2. Jésus a fait ce qu’il pouvait




            A Noël, on fête l’Emmanuel, ce qui veut dire « Dieu parmi nous. » Foin de père Noël et autres fariboles, Noël c’est la naissance de Jésus. Bon. 

           Mais Jésus n’est pas né n’importe où ni n’importe quand ! En langage un peu savant, on dit qu’il est « situé ». Il y eut un moment de l’Histoire où il arriva. On le dit au début de la nuit de Noël : « C’était au temps de l’empereur Auguste » cher à nos livres d’histoire de l’Antiquité.
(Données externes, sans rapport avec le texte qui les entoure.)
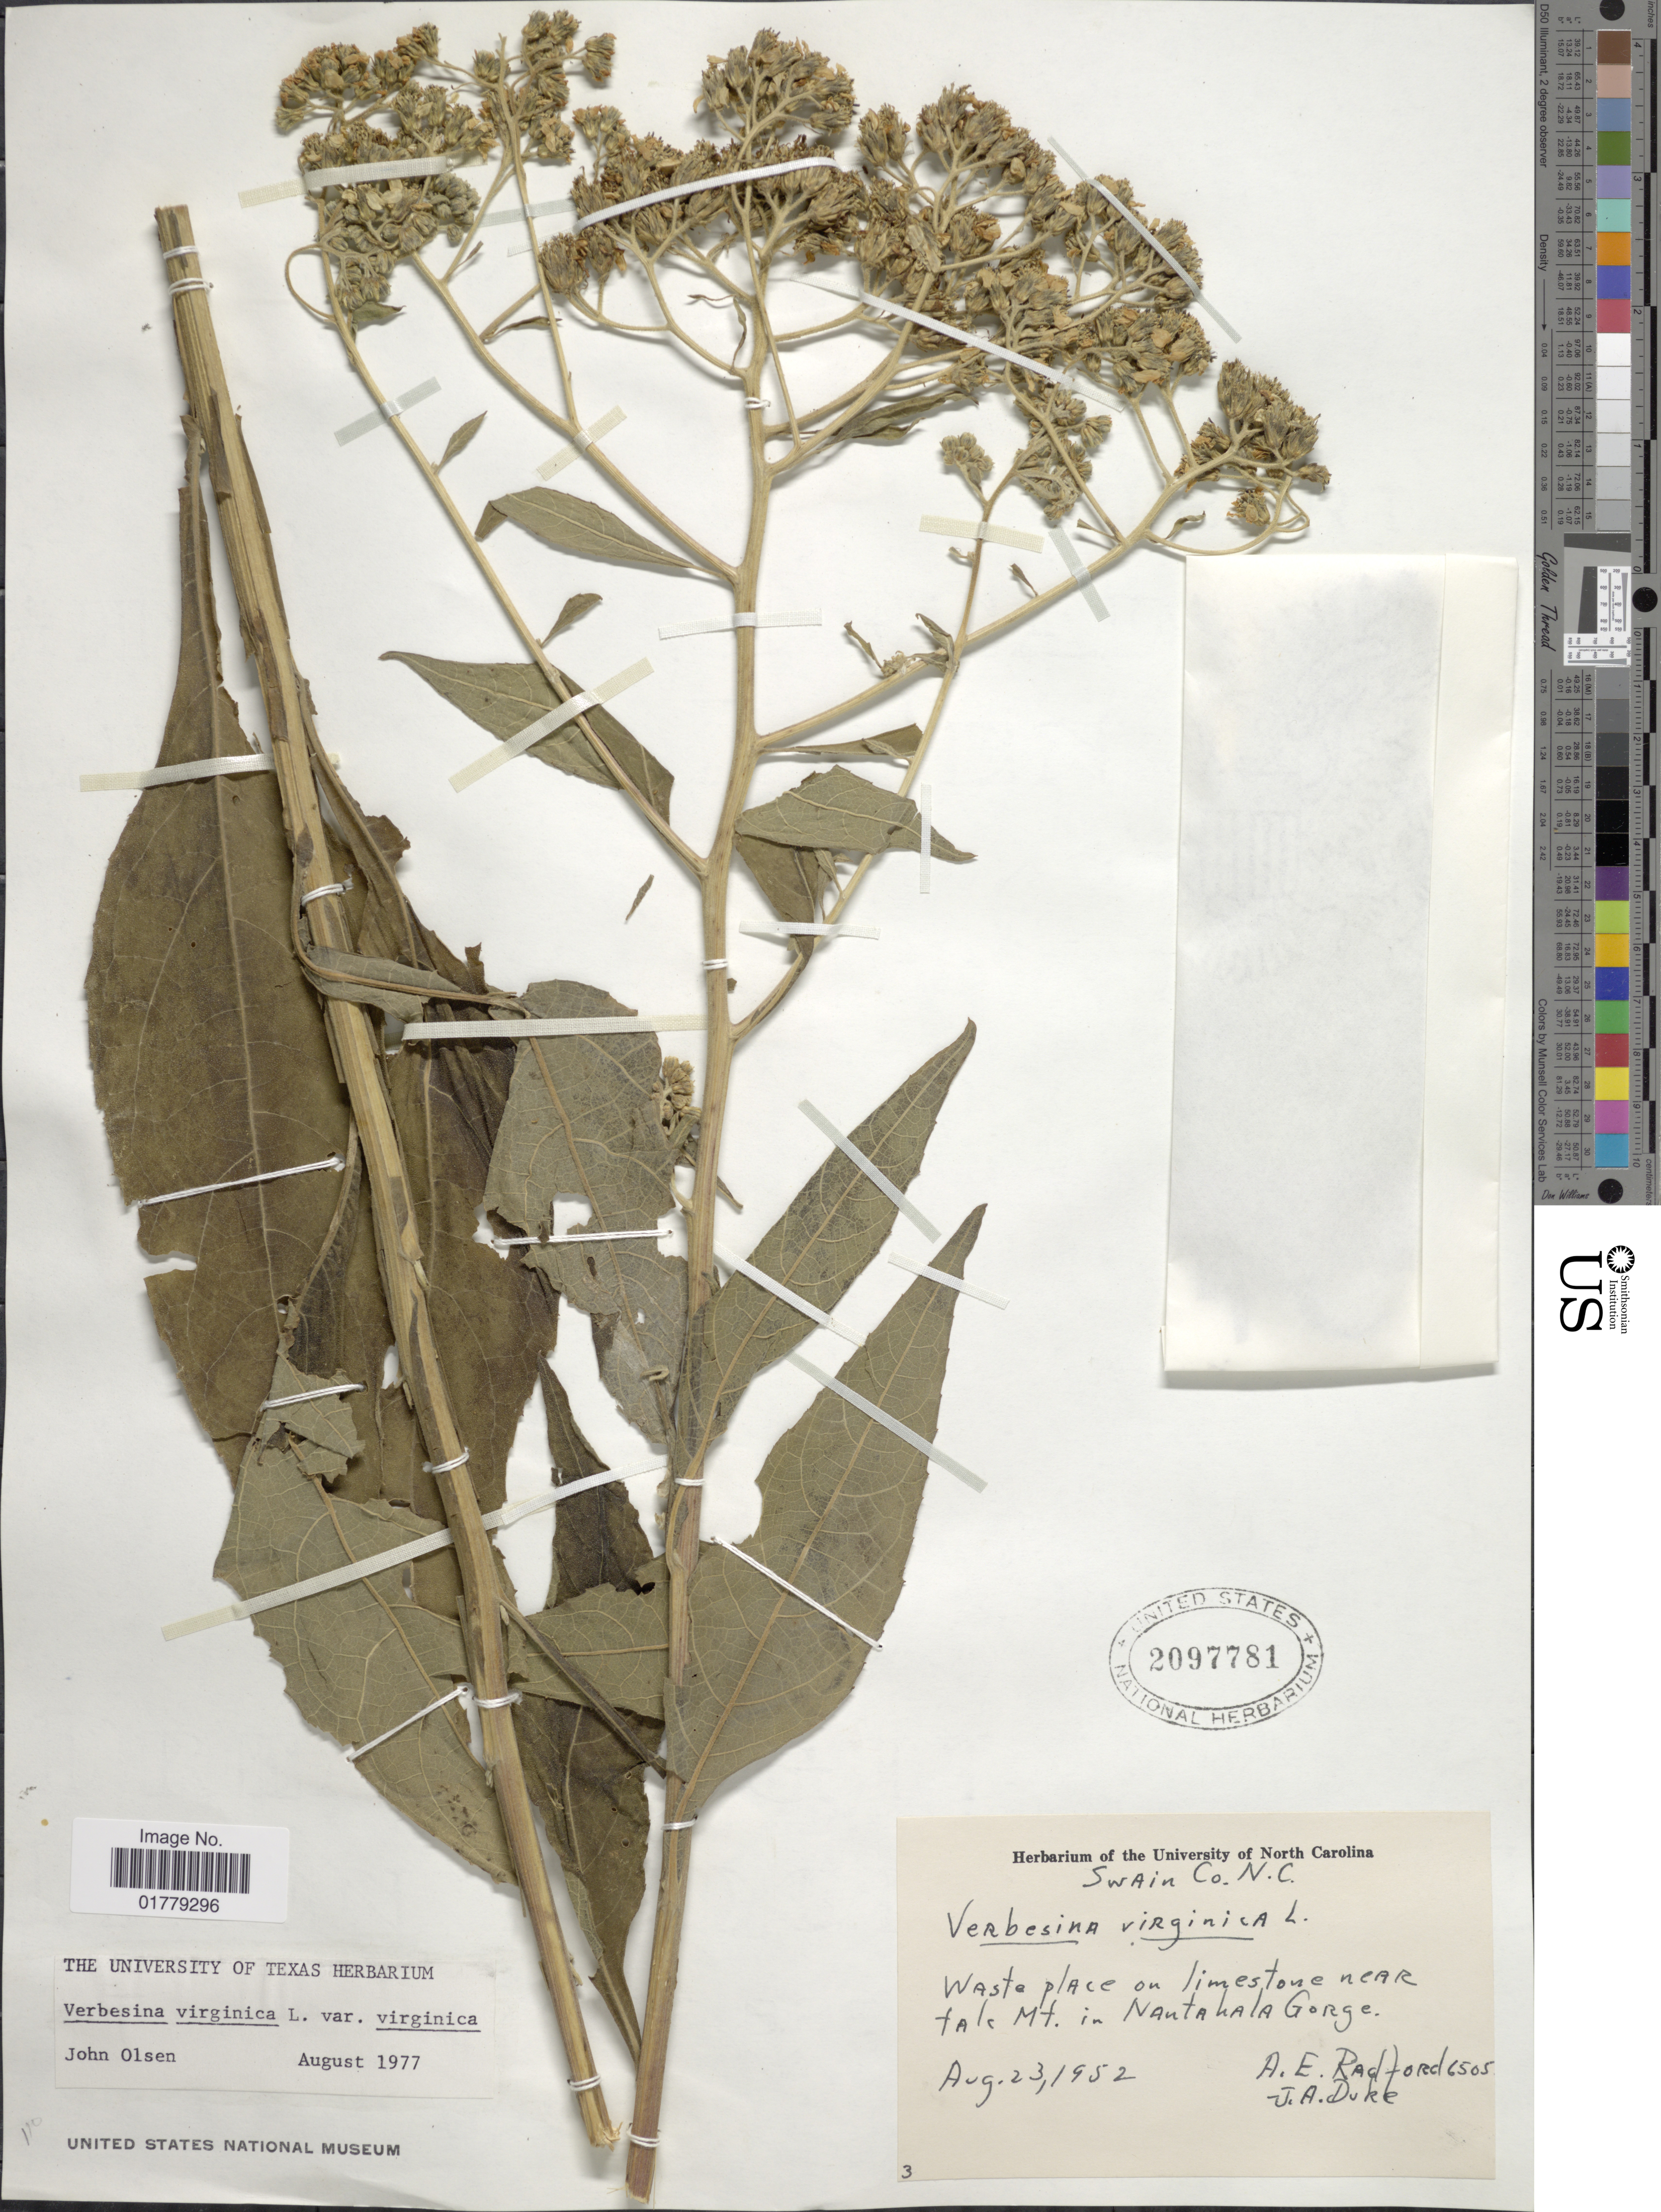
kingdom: Plantae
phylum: Tracheophyta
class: Magnoliopsida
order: Asterales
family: Asteraceae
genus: Verbesina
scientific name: Verbesina virginica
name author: L.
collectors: A. E. Radford & J. A. Duke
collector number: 6505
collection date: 1952-08-23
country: United States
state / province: North Carolina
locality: Swain Co. N.C. Waste place on limestone near tale Mt. in Nantahala Gorge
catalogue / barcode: US 2097781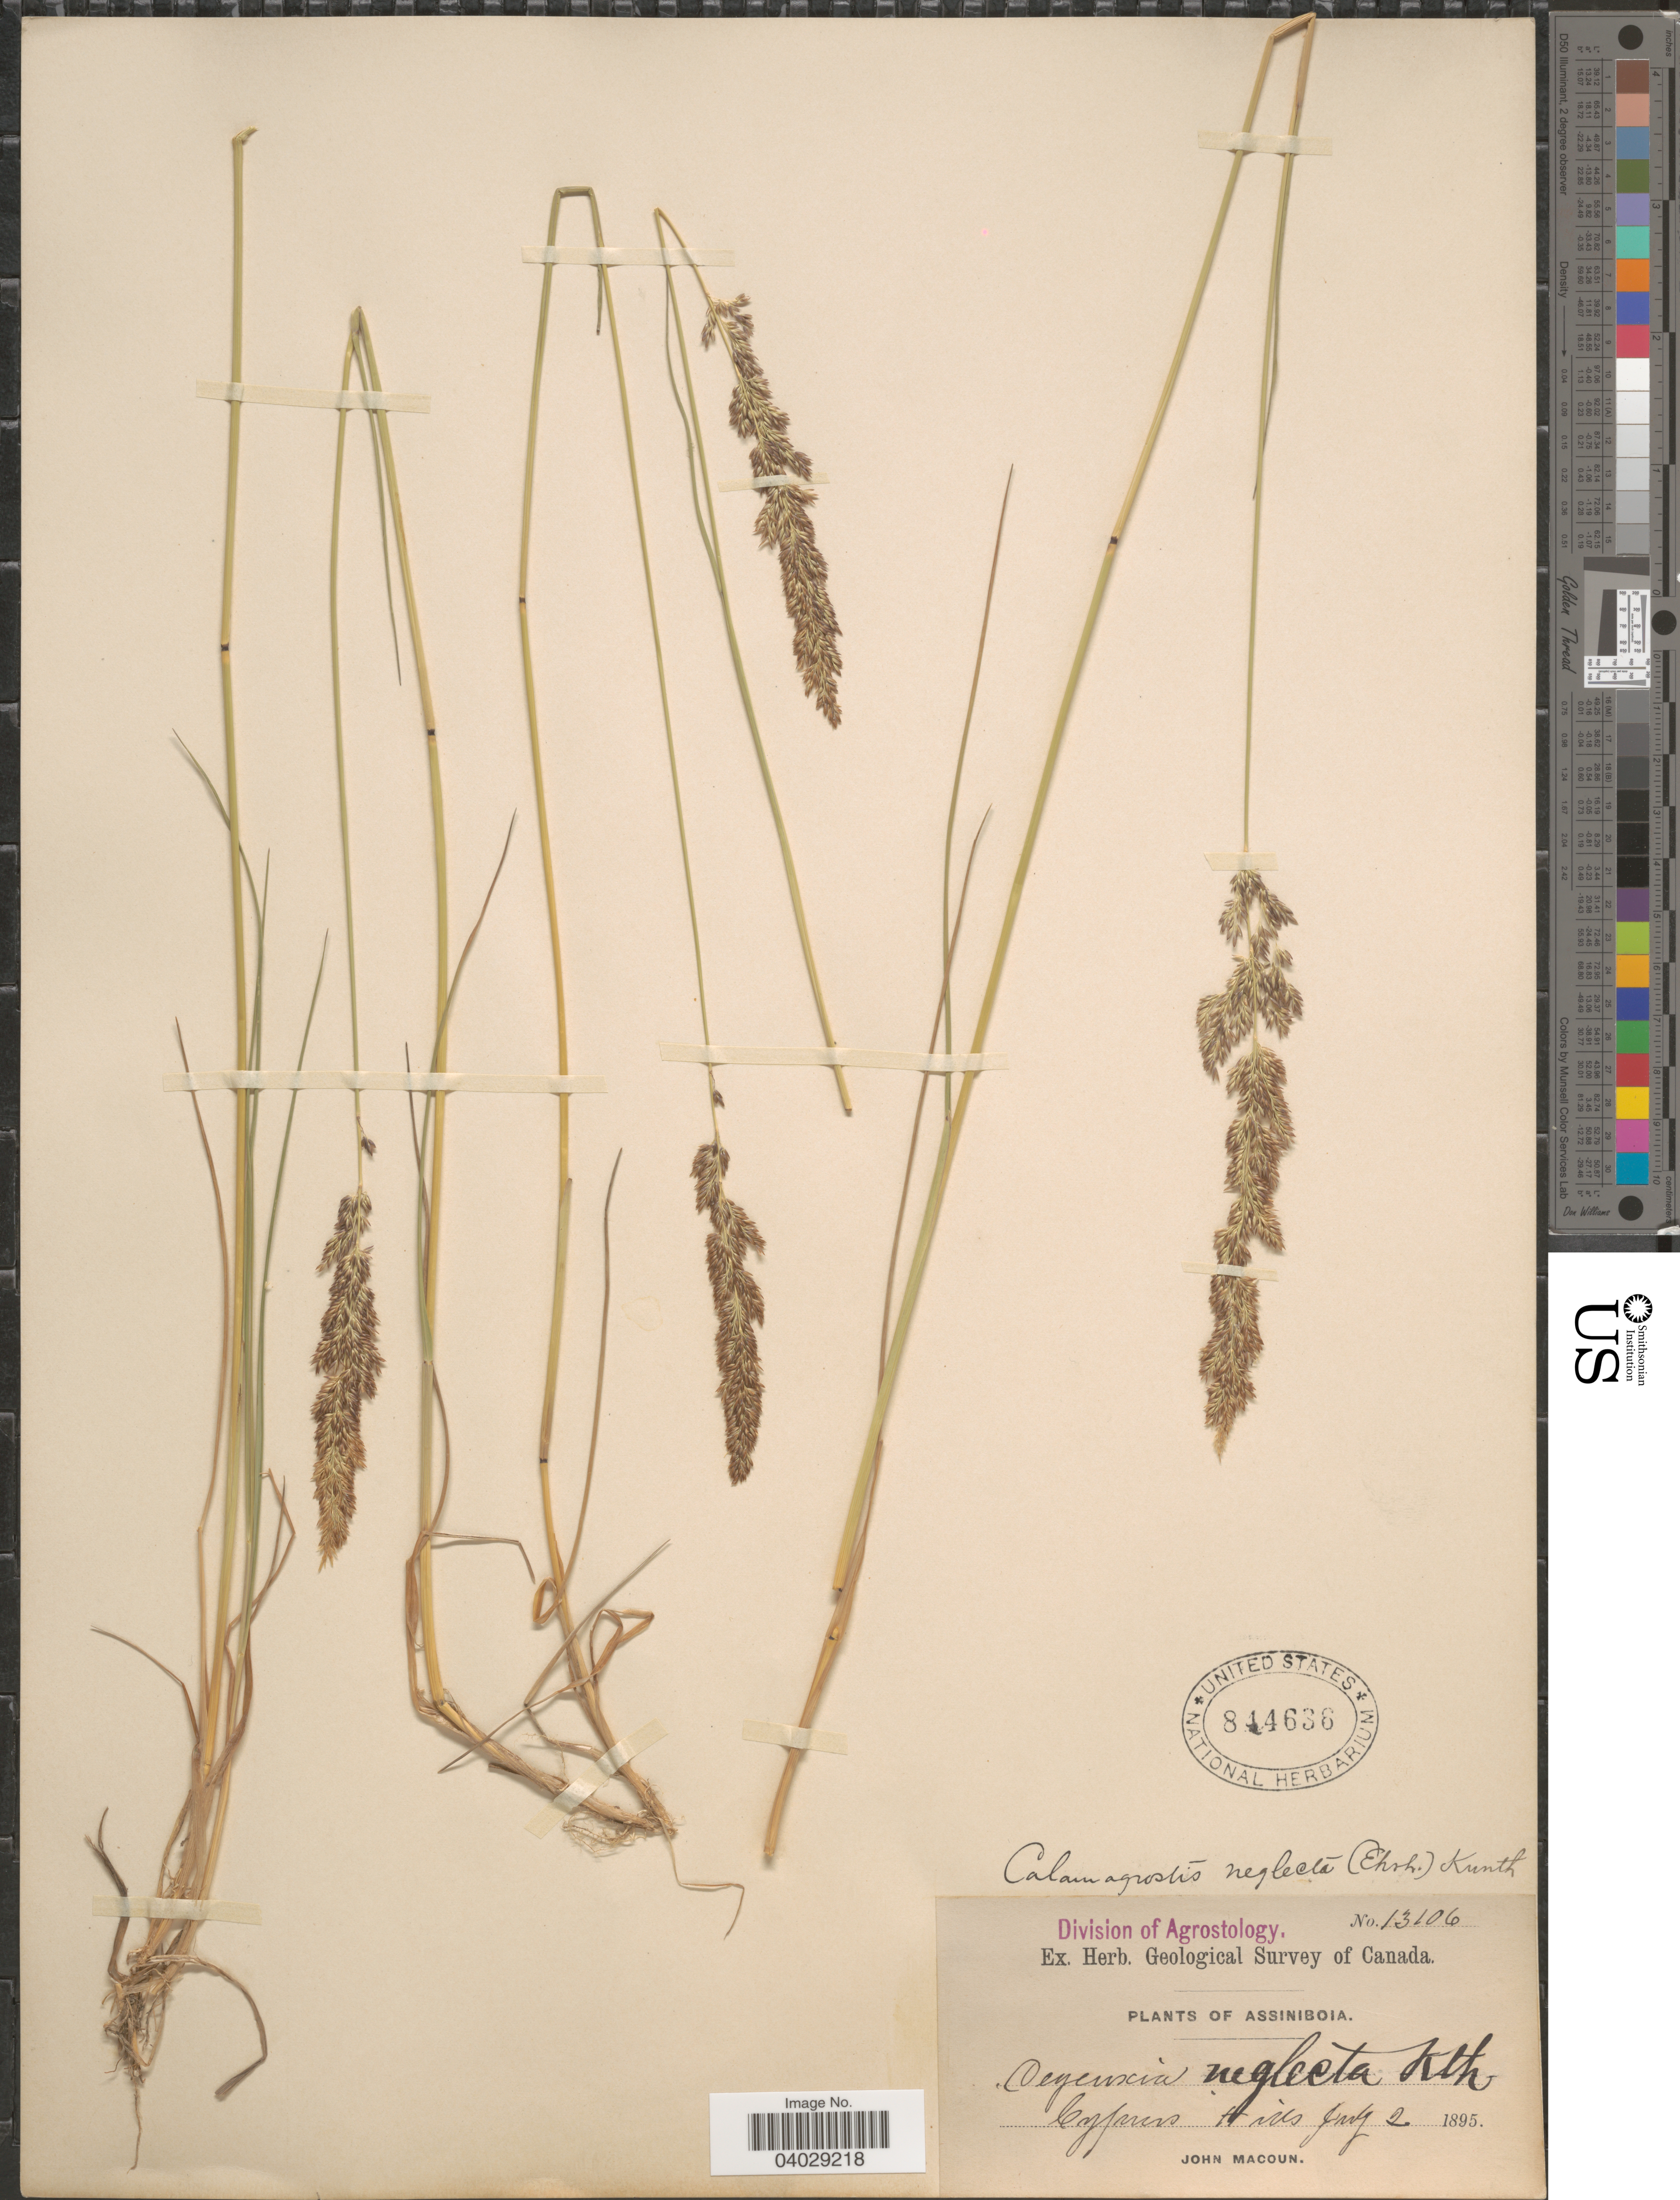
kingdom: Plantae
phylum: Tracheophyta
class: Liliopsida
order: Poales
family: Poaceae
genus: Calamagrostis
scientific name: Calamagrostis neglecta (Ehrh.) Gaertner et al.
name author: (Ehrhart) G. Gaertn. et al.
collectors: J. Macoun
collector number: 13106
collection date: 1895-07-02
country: Canada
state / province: Saskatchewan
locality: Assiniboia. Cypress.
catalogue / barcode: US 844636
Et l’évangile de Matthieu commence par une généalogie, avec des noms, un peu biscornus il faut le dire. Mais c’est une façon de dire que Jésus n’est pas arrivé comme un missile. Relisez cette généalogie, c’est impressionnant !
            Jésus est venu dans un coin de la planète, la Palestine, point de jonction de trois continents. On peut visiter Bethléem aujourd’hui, et c’est une émotion de marcher sur les routes de Galilée, même si le bitume a remplace la poussière biblique !
            Tout cela pour dire que le Christ, cet « homme qui marche », celui par qui des aveugles ont vu, des muets ont entendu, cet homme n’est jamais sorti de son pays à part quelques escapades de l’autre côté du Jourdain. D’où une première constatation : Jésus n’a pas guéri tous les malades de la terre, il n’a pas remis sur pieds toutes les femmes adultères, il n’a pas nourri tous les pauvres qui de par le monde traînaient leur misère. Hors de Palestine, de  Jésus point  
            
            S’il n’a pas guéri le monde entier, Jésus a fait ce qu’il a pu, c’est tout. Et c’est déjà  pas mal !   En fait, quand on lit les évangiles, on se rend compte que si Jésus guérit, ce n’est pas seulement par pitié. Il va plus loin que la guérison. Ces muets qui se mettent à parler, ces paralytiques qui se mettent à danser, ce sont des signes. Des signes, mais pas de la toute-puissance de Dieu !  Des signes  de la présence brûlante de Dieu et de son amour pour les hommes. Dans un coin du monde, dans un moment de l’histoire, il y eut cet homme-Dieu qui a fait ce qu’il pouvait pour montrer que Dieu est amour, qu’il n’aime pas voir les gens souffrir. C’est un Dieu qui a de la compassion, comme on dit en langage d’Eglise.
            
             Les signes que Jésus a faits étaient discrets, car il ne voulait pas qu’on le prenne pour un gourou ou un superman. Il défendait aux gens guéris de crier leur guérison. Et quand les gens se moquaient de lui, il s’en allait sans guérir personne.  
              
                Plus loin nous verrons que Jésus n’a pas supprimé toutes  les souffrances de tous  les hommes, mais il est entré lui-même dans la souffrance, et ce faisant il lui a donné un sens.

lundi 6 avril 2020

1. un océan de souffrances

En ce temps de Semaine Sainte, j'ai cru bon d'écrire quelque chose sur la souffrance. D'où  ce n°1 d'une série de réflexions. Bonne semaine!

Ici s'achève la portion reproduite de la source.